Les voitures font le plein au milieu des taches d’huile, dans un léger parfum d’essence. Derrière les caisses, les croissants au jambon, incontournables des stations-service ukrainiennes, et en file, devant les machines à café, une ribambelle de treillis militaires : la banalité des escales sur les routes du pays depuis 2022. Sauf que le Humvee (un véhicule militaire tout terrain) qui patiente près des pompes est coiffé d’une grosse cage, comme dans les films Mad Max. Et que, depuis quelques semaines, la station tout entière est prise dans une vaste toile d’araignée blanche, à cinq mètres au-dessus d’elle, scénario que cette fois aucun film n’a imaginé.

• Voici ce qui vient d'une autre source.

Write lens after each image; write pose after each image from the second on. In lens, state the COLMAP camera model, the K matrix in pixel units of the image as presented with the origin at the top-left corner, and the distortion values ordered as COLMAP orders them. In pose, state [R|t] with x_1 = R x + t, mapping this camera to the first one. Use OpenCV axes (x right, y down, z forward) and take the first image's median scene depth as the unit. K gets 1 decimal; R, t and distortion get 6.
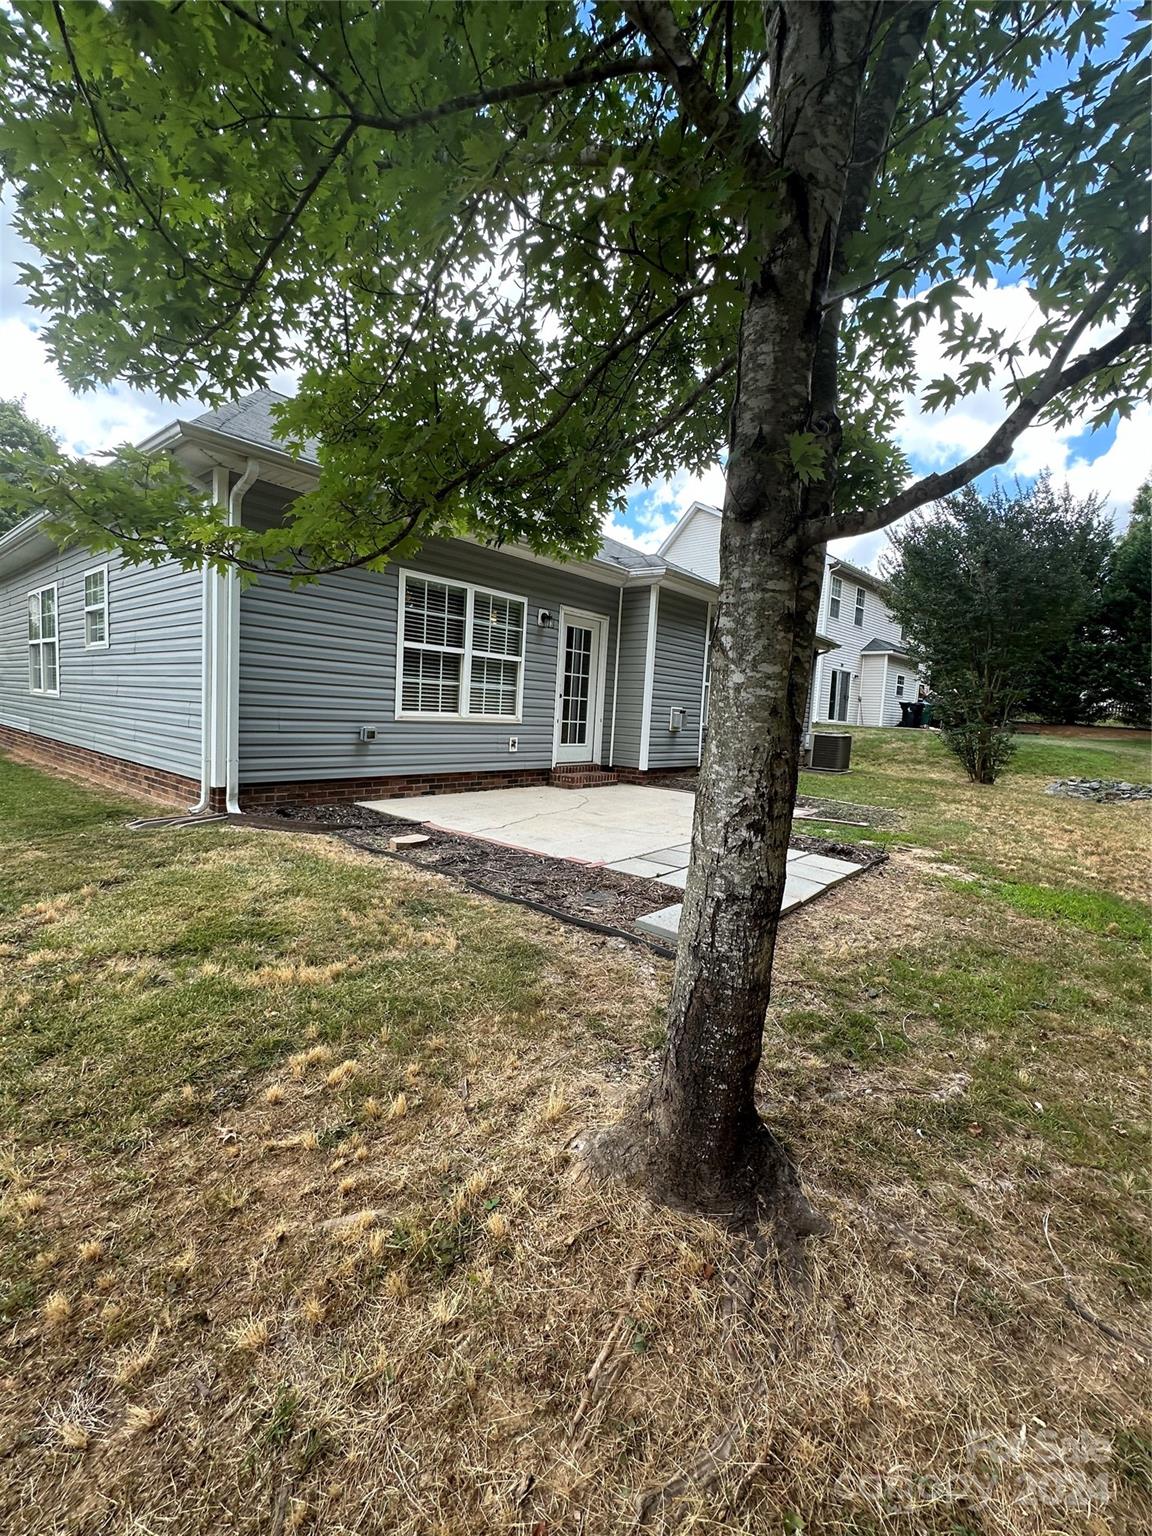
lens RADIAL K [[645.9, 0, 576.6], [0, 645.9, 770.2], [0, 0, 1]] dist [-0.006109, 0.000548]
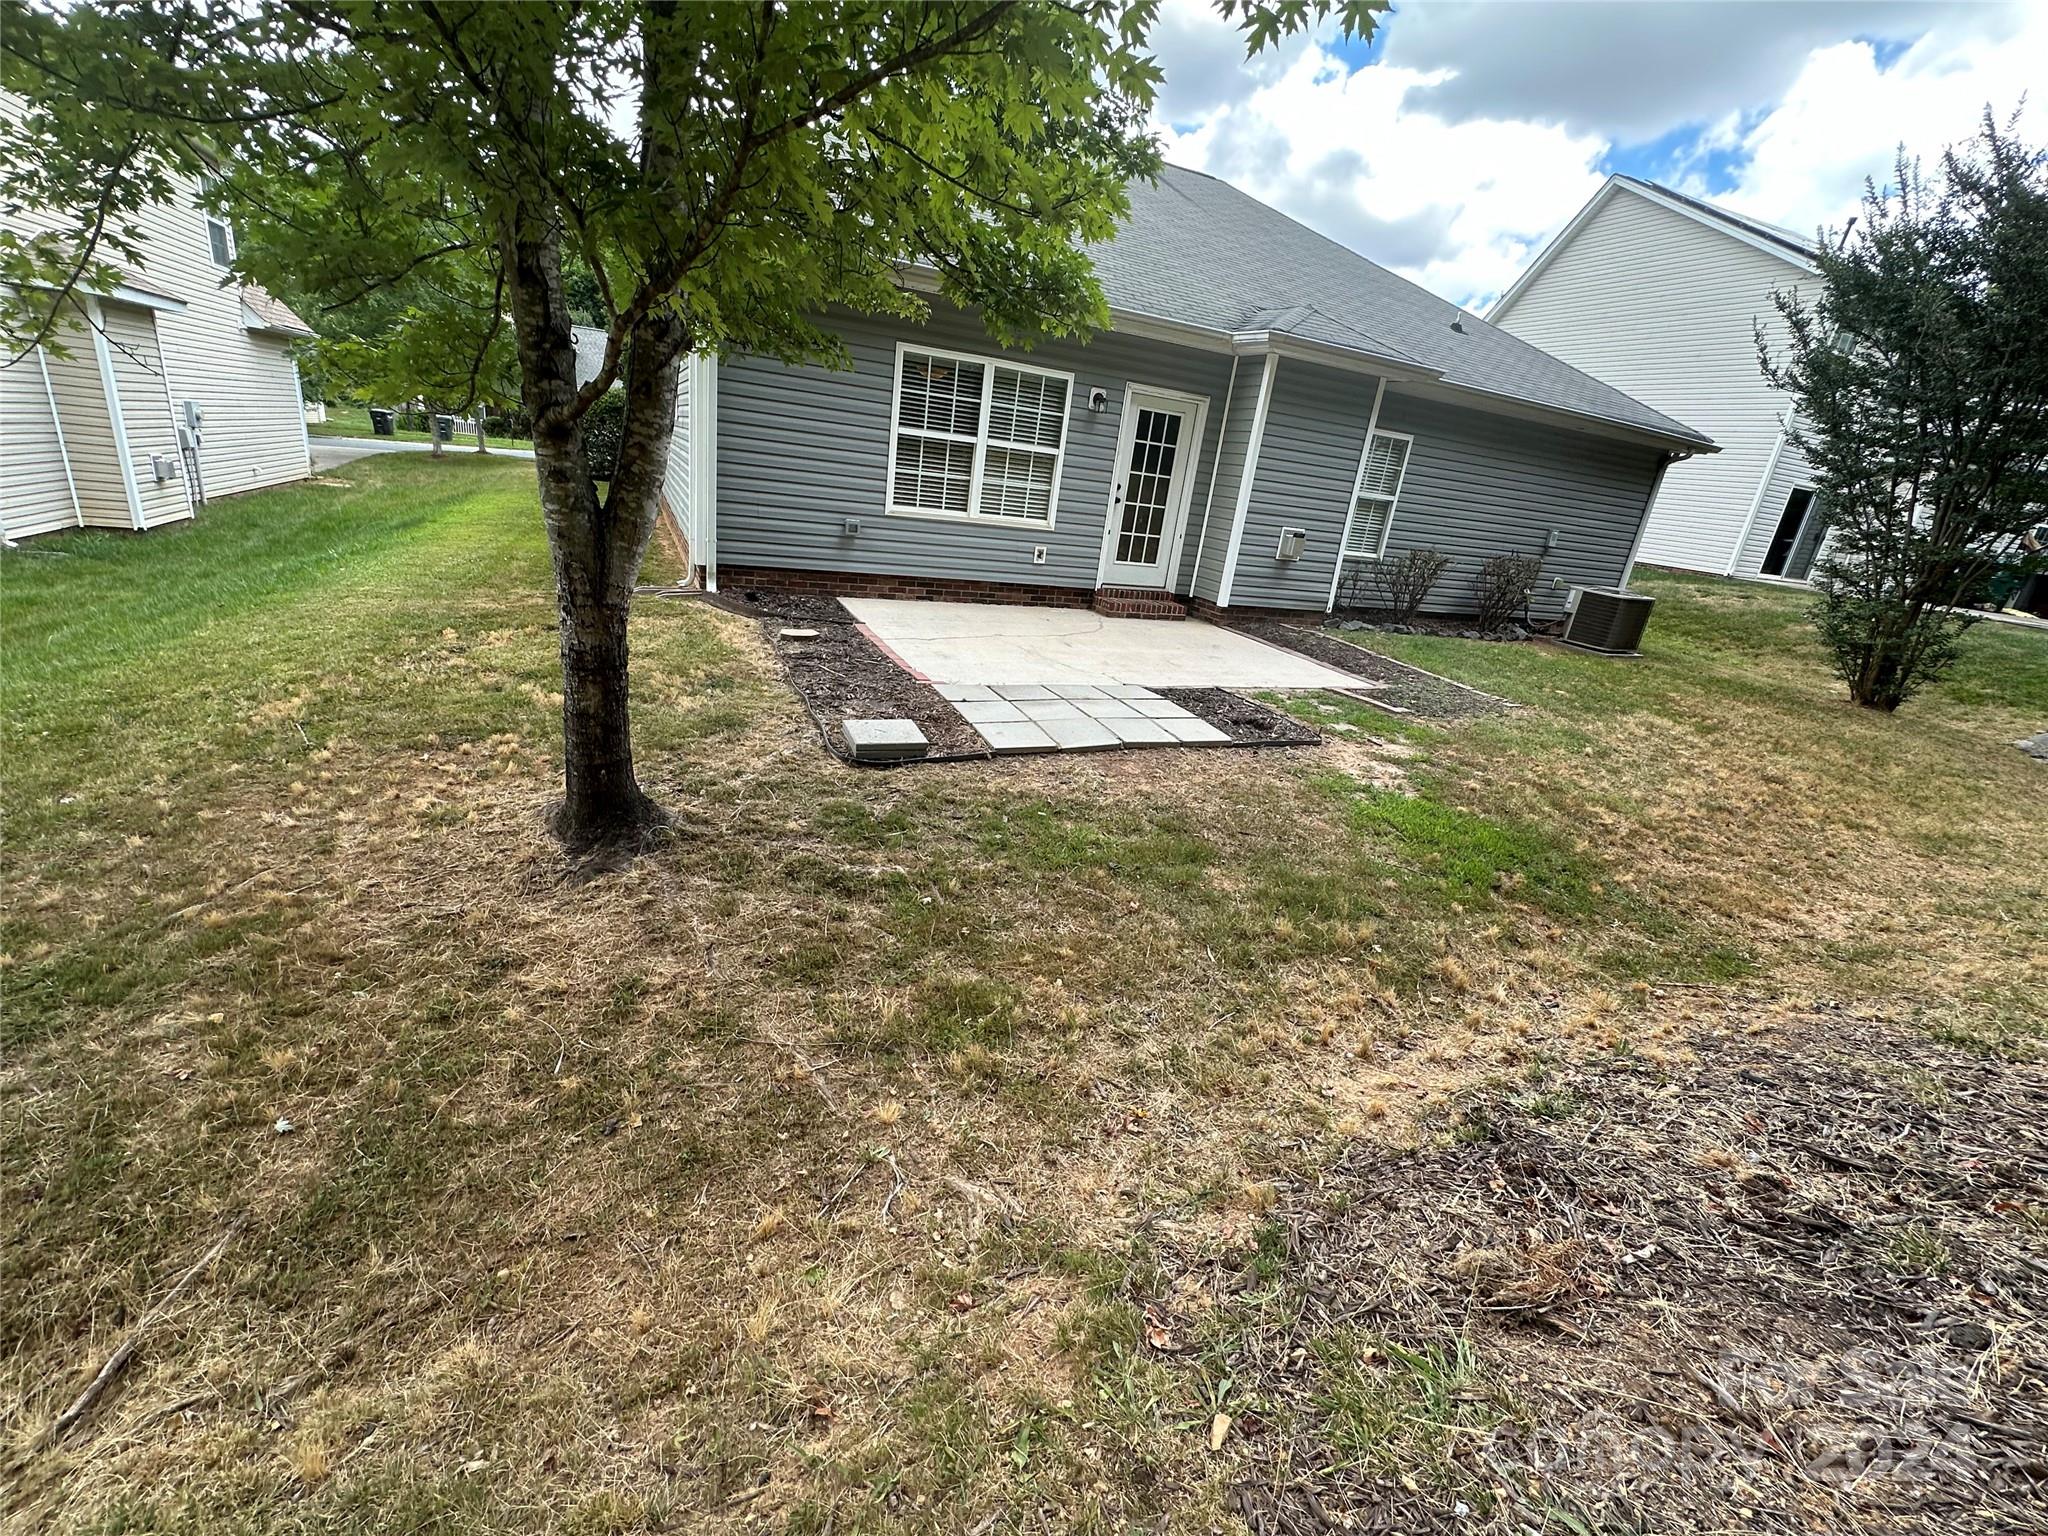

Bienvenue à Izioum, nouvelle ville « à filets ». Comme à Kherson, sans cesse survolée par des drones, cette bourgade du nord-est de l’Ukraine, à environ 120 kilomètres au sud de Kharkiv, ne voit plus son ciel qu’à travers un étrange grillage. Ici, plus d’horizon dégagé. En novembre, des civils et des militaires ont été enrôlés pour planter au bord des routes de hauts piquets de bois et tendre des filets de polyéthylène, utilisés d’ordinaire par les agriculteurs et les viticulteurs pour les plantes grimpantes, ou pour protéger les vignes de la grêle ou des oiseaux.
C’est le cas de la route reliant la ville à Sloviansk, où se trouve notre station-service Marshal. Cet axe stratégique et logistique, le seul à approvisionner le front du Donbass, qu’il longe parfois à moins de 20 kilomètres, s’étire désormais sous un tunnel de mailles en plastique, blanches, vertes ou bleu pâle, comme un voile tendu au-dessus de la chaussée. Lorsque la route plonge, puis grimpe, on a parfois l’impression d’un mirage. Mais non : ces moustiquaires géantes sont bien chargées de stopper ces gros oiseaux électroniques, nouveauté de cette guerre où l’arrière n’est nulle part et la menace partout, y compris loin des tranchées.